Er werden duidelijke verbanden gevonden tussen het gebruik van bepaalde medicatie en de kwaliteit van leven:

  • Azathioprine werd geassocieerd met lagere scores op het gebied van sociaal functioneren. Kinderen die dit middel gebruikten scoorden gemiddeld 87, tegenover 92 bij kinderen die het niet gebruikten.
  • Prednison bleek in contrast daarmee samen te hangen met hogere emotionele scores, zowel bij de patiënten zelf als bij hun ouders. Deelnemers die prednison gebruikten gaven een gemiddelde score van 83 in het emotionele domein, tegenover 78 bij niet-gebruikers. Ouders rapporteerden vergelijkbare verschillen.

Deze resultaten zijn opvallend, gezien de bekende bijwerkingen van corticosteroïden op stemming en gedrag.

 

Vermoeidheid en jeuk: verschillen tussen kind en ouder

Een ander opvallend aspect van het onderzoek is het verschil in ervaren impact van vermoeidheid en jeuk (pruritus):

  • Vermoeidheid leidde tot lagere fysieke en schoolgerelateerde scores bij kinderen, terwijl ouders verminderde scores aangaven in alle domeinen.
  • Jeuk had vooral bij de kinderen een negatief effect op het fysieke, emotionele en psychosociale functioneren. Bij ouders uitte dit zich alleen in de totaalscore.

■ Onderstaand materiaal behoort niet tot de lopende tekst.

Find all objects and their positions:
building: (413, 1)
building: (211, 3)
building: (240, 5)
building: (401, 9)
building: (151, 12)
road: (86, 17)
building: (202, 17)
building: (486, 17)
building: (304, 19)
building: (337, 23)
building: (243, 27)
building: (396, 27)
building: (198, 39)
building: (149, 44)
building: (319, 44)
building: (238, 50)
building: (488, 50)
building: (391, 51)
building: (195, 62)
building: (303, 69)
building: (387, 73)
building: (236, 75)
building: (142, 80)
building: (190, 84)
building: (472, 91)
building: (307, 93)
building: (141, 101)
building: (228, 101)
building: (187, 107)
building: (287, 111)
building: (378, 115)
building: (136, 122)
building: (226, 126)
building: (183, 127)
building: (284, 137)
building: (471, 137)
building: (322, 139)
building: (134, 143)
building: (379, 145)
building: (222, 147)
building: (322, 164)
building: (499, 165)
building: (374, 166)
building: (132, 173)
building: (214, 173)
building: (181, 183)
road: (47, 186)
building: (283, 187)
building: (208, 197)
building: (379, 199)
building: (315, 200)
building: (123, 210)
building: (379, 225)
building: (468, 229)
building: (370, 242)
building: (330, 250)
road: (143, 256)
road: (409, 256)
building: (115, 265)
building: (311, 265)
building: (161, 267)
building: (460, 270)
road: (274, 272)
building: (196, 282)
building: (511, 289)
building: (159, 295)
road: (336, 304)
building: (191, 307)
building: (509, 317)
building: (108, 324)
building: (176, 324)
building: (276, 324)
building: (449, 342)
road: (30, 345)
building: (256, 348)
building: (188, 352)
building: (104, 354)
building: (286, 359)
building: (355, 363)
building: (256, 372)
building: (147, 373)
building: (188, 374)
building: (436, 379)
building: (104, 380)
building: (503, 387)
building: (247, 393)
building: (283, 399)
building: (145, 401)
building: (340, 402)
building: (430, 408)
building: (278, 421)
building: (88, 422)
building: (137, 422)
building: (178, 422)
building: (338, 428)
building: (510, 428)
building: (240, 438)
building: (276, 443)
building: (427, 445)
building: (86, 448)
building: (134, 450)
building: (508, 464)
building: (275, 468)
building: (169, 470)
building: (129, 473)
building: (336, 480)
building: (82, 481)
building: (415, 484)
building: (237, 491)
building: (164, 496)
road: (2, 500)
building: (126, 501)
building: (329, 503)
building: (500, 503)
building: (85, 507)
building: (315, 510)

Deze verschillen wijzen mogelijk op uiteenlopende percepties tussen patiënt en verzorger over welke symptomen het dagelijks leven het meest beïnvloeden.

 

Implicaties voor de huisarts

Meer dan medische zorg alleen

De resultaten maken duidelijk dat kwaliteit van leven een belangrijk aandachtspunt is bij de zorg voor kinderen met chronische leverziekten. Medische behandeling volstaat niet altijd om het welzijn van deze patiënten te waarborgen. Vragen als “Hoe gaat het op school?” en “Hoe voelen ze zich sociaal en emotioneel?” verdienen structureel aandacht in de spreekkamer.

 

Rol van de huisarts in mentale ondersteuning

Zoals dr. Jim Squires tijdens de presentatie benadrukte, is het tekort aan geestelijke gezondheidszorg voor deze doelgroep een knelpunt. Als eerste aanspreekpunt kan de huisarts een belangrijke rol spelen bij signalering van psychosociale problemen en het toeleiden naar passende zorg.

 

Langetermijnvisie

Volgens dr. Evelyn Hsu is het van belang om niet alleen te kijken naar overleving, maar ook naar het verbeteren van het dagelijks functioneren op de lange termijn. Juist in de ontwikkelingsfase kan de manier waarop kinderen omgaan met hun ziekte bepalend zijn voor hun toekomstperspectief.